My wife and I are celebrating our twenty sixth anniversary today. This marriage is the second go-round for both of us and has lasted considerably longer than either of our first ones. That is some kind of a statistical milestone, apparently, though I am in over my head if I wade into this too far. There are experts far more knowledgeable than I who seriously study such matters and it is to them one should turn for reliable data.

It was a beautiful day in 1994. Shirt sleeve weather, sunny and seductive, in a month when weather can start to turn capricious. The ceremony was held outdoors, on a bluff overlooking the Atlantic Ocean in Maine, witnessed by people we loved, and it seems like a long time ago with a lot of life lived since.

On that day we began what Joseph Campbell described as the ordeal of marriage. He called it that because, in starting such a relationship, we bring along all of our projections.

He said “So what is it you’re in love with? You don’t know who this is, and you don’t know who that is, you don’t know what the person is. If you marry someone on to whom this has been projected, it’s bound to happen that the person begins to show through.

What are you going to do? Are you going to say, well, I’m disillusioned, I’m going to take my possession back and have it ready for repossession?

The ordeal of marriage is to let this projection dissolve and accept what comes through. When that’s done, you can have a really rich love relationship that goes on and on.”
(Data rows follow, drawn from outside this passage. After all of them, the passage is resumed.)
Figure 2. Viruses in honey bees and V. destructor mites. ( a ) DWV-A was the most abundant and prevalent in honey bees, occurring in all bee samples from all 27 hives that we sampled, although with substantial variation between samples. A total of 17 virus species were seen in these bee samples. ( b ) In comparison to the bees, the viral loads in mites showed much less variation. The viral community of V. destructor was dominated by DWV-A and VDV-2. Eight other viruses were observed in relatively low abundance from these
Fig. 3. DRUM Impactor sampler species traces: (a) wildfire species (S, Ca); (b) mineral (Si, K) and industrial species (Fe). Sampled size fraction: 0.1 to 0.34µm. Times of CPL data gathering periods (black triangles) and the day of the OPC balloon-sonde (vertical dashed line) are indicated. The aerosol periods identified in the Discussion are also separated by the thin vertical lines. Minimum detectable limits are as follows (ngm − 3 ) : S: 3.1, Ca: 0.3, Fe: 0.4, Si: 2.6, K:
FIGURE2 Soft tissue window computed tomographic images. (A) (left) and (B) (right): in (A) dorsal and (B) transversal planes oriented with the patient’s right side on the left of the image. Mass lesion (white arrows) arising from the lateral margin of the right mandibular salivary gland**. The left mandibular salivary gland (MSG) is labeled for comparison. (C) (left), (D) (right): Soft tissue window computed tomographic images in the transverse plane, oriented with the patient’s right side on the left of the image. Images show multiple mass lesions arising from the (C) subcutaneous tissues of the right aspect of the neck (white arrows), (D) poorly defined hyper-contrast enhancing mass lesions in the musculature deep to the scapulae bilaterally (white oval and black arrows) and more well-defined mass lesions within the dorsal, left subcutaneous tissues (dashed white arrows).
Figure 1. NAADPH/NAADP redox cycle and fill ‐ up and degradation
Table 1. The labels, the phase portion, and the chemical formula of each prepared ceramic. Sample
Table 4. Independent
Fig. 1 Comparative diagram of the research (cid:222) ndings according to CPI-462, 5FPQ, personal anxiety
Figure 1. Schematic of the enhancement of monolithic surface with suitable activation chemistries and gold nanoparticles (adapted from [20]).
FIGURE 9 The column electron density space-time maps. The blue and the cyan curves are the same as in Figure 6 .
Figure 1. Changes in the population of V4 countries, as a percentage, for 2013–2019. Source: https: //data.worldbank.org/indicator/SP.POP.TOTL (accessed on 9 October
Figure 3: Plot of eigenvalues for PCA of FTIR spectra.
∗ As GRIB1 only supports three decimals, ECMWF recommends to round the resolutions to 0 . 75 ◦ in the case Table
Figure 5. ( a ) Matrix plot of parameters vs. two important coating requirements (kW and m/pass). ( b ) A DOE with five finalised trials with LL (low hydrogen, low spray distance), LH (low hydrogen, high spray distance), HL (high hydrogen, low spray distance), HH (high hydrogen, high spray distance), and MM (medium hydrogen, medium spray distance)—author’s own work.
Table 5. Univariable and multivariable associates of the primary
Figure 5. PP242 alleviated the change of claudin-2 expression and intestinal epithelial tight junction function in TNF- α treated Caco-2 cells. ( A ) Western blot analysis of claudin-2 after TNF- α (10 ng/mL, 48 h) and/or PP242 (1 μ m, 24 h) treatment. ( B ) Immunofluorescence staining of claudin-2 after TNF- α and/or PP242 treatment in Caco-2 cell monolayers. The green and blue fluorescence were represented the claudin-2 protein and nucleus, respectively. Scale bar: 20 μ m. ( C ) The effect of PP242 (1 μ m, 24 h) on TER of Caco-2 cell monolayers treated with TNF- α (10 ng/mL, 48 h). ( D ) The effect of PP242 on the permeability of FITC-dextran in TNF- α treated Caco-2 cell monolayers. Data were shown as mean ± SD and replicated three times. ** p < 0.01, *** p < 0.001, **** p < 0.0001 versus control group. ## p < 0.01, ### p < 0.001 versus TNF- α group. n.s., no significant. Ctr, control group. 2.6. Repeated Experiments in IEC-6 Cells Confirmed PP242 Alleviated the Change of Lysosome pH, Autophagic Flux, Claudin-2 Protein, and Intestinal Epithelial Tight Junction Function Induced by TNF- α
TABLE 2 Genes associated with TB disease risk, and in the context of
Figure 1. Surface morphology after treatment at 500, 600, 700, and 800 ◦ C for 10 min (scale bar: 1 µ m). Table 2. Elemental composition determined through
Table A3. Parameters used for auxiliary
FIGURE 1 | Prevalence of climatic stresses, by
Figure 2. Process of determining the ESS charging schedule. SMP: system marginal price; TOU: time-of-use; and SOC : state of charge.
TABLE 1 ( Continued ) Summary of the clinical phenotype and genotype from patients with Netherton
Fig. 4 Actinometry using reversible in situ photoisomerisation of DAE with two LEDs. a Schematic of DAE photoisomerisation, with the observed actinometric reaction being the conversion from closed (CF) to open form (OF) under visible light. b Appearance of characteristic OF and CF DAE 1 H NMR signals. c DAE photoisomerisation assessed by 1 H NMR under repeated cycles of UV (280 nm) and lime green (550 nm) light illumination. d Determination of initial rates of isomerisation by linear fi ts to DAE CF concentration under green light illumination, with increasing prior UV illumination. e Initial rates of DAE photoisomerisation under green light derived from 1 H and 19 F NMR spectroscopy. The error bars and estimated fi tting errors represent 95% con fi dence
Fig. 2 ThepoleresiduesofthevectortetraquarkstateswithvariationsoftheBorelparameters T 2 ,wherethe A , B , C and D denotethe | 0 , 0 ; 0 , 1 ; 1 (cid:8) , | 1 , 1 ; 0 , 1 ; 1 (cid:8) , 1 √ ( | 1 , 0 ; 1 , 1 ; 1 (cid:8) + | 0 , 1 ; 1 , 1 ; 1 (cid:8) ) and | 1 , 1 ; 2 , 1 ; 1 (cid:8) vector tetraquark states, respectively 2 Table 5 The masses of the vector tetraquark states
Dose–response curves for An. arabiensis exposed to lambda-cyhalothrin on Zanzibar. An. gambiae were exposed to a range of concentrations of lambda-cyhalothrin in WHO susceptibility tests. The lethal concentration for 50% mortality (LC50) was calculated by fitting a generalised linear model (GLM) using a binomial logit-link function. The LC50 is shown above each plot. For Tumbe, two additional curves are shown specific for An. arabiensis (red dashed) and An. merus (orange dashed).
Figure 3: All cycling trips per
The key, he taught, is compassion.

“Passion is different. With passion you want to possess. The conversion of passion into compassion is the whole problem of marriage.

From where I sit, all these years later, it looks like developing and practicing compassion may be one of the biggest challenges in all of life. Indeed, the Dalai Lama refers to it as the common thread of all religions.

I’m still learning how to be compassionate in my marriage and am very far from compassionate in other areas. I have very little compassion for people with opposing political views right now, for example.

There’s a female customer who frequently shops in the grocery store where I work. She has worn some swag, including a mask, that has revealed, without question, where she stands. Seeing her, I mouth the words “It’s voters like you who..”

I hope she doesn’t ask me any questions because I don’t want to help her, though I have done so.

Jimmy Carter spoke of the lust in his heart. I must confess to the lack of compassion in mine.

But, it feels shitty, even as I’m doing it. Cloying, leaving a metallic taste in my mouth. Turning this vile feeling into compassion is the hard work and I’m a slow student. No question it ain’t easy, and I have to be careful to also be compassionate with myself, as well. I may be an even slower student with that lesson.

Photo Credit:Joey Csunyo/Unsplash

We really need compassion now in America, in our marriages and in all our relationships

Pema Chodrön suggests a path through this–

“Compassionate action starts with seeing yourself when you start to make yourself right and when you start to make yourself wrong. At that point you could just contemplate the fact that there is a larger alternative to either of those, a more tender, shaky kind of place where you could live.”